Pływacy, posiadający licencję zawodniczą PZP, rywalizowali na dystansach 14-16 lat – 5 km, 17-18 – 7,5 km i w kategorii open na dystansie 10 km. Każdy zawodnik oznakowany został swoim numerem i opomiarowany czipami zwrotnymi na nadgarstkach.

Cztery pętle (każda 1250 m) miała do pokonania zawodniczka UKS Piątki Konstantynów Łódzki. Zrobiła to po mistrzowsku. Już po starcie Ania wyszła na prowadzenie i z każdym metrem powiększała swoją przewagę.

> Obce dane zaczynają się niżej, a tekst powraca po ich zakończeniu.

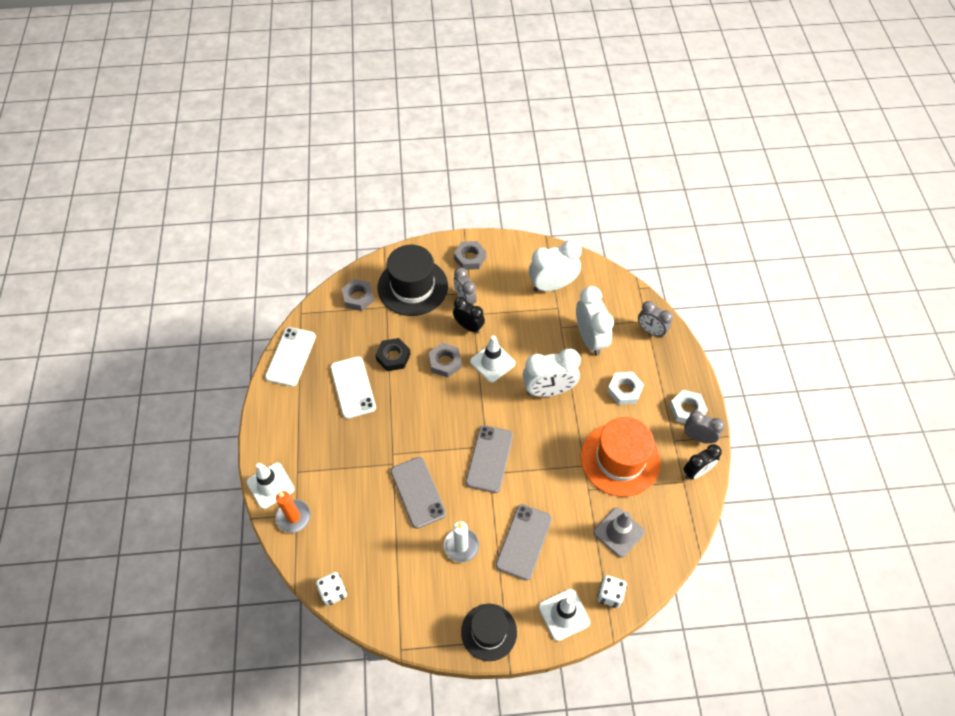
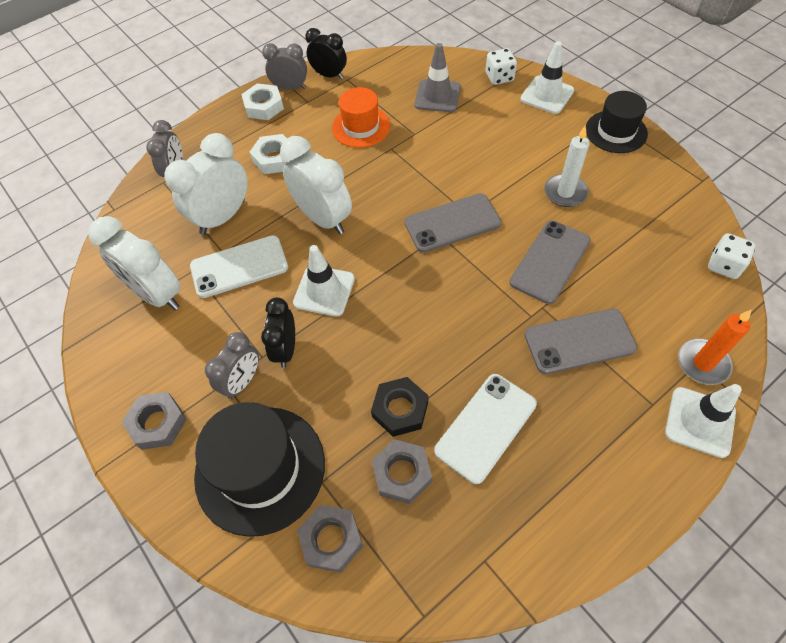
camera: 120 degrees left, 0 degrees up
white phone [265,327,316,387] -> white phone moved to [190,235,288,298]
grey nut [429,343,462,377] -> grey nut moved to [372,439,432,504]
grey phone [496,504,552,581] -> grey phone moved to [524,309,637,374]
orange hat [581,417,661,497] -> orange hat [332,87,390,148], size x0.63
grey clock [684,411,725,443] -> grey clock turned 105 degrees clockwise [262,43,307,90]

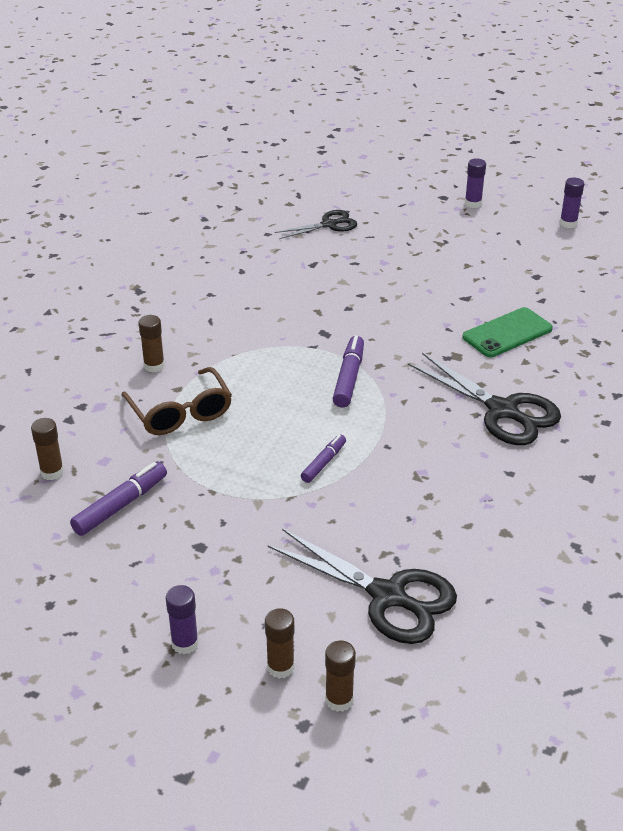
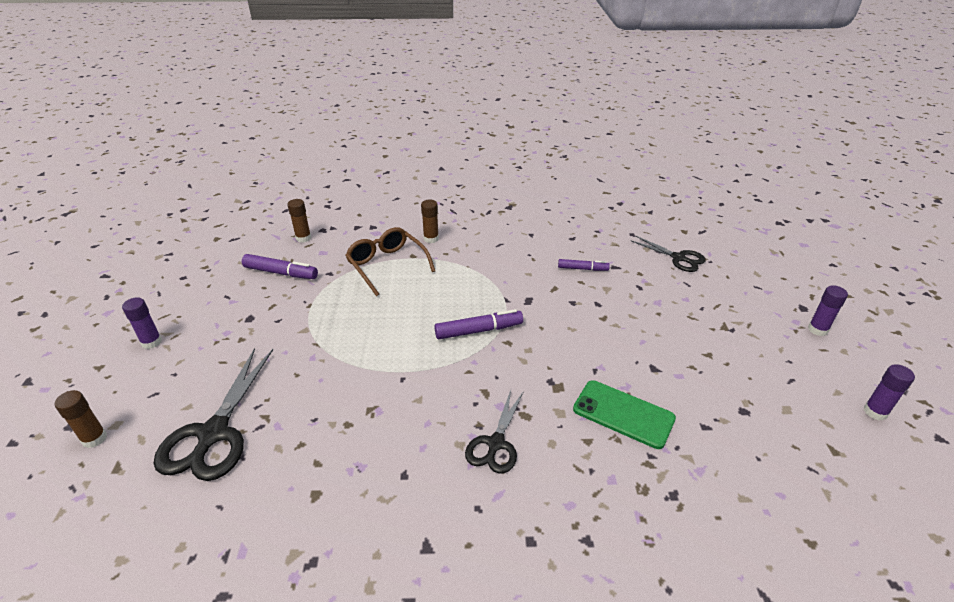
camera: 65 degrees right, 0 degrees up
brown glasses [122,367,232,435] -> brown glasses turned 105 degrees clockwise [345,227,435,296]
brown glue stick [265,608,295,679] -> none
purple marker [301,434,346,483] -> purple marker moved to [558,259,610,271]
black scissors [408,353,561,445] -> black scissors [465,390,524,474], size x0.61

- Płynęłam równo, po pierwszym okrążeniu wpadłam w swój rytm, woda rewelacyjna. Może szkoda, że żadna z rywalek nie dotrzymała mi kroku, „nie siedziała na nogach”. Wtedy pewnie przyspieszyłabym i wynik byłby lepszy. Byłam zaskoczona, że po zakończeniu wyścigu nie czułam zmęczenia, takiego jak się spodziewałam. Gdybyśmy płynęli jeszcze raz, zrobiłabym to szybciej. Tak naprawdę większość z nas płynęła na takim dystansie pierwszy raz, trochę asekuracyjnie. Nie bardzo wiedzieliśmy na co nas stać, jakie tempo możemy wytrzymać. Niestety, dwie zawodniczki poprosiły o pomoc i zrezygnowały w trakcie.

Na metę przypłynęła z czasem 1:14:25.00, z dwuminutową przewagą nad kolejną zawodniczką. To nie tylko rekord życiowy Ani, ale i pierwszy rekord Polski na tym dystansie.

- Medale wręczała nam Natalia Charlos, olimpijka z Londynu w 2012 roku, reprezentująca Polskę właśnie na wodach otwartych. W przyszłym roku wystartuję na 7,5 km. Wiem, że w tym roku też dałabym radę – podsumowała swój wyścig 16-latka.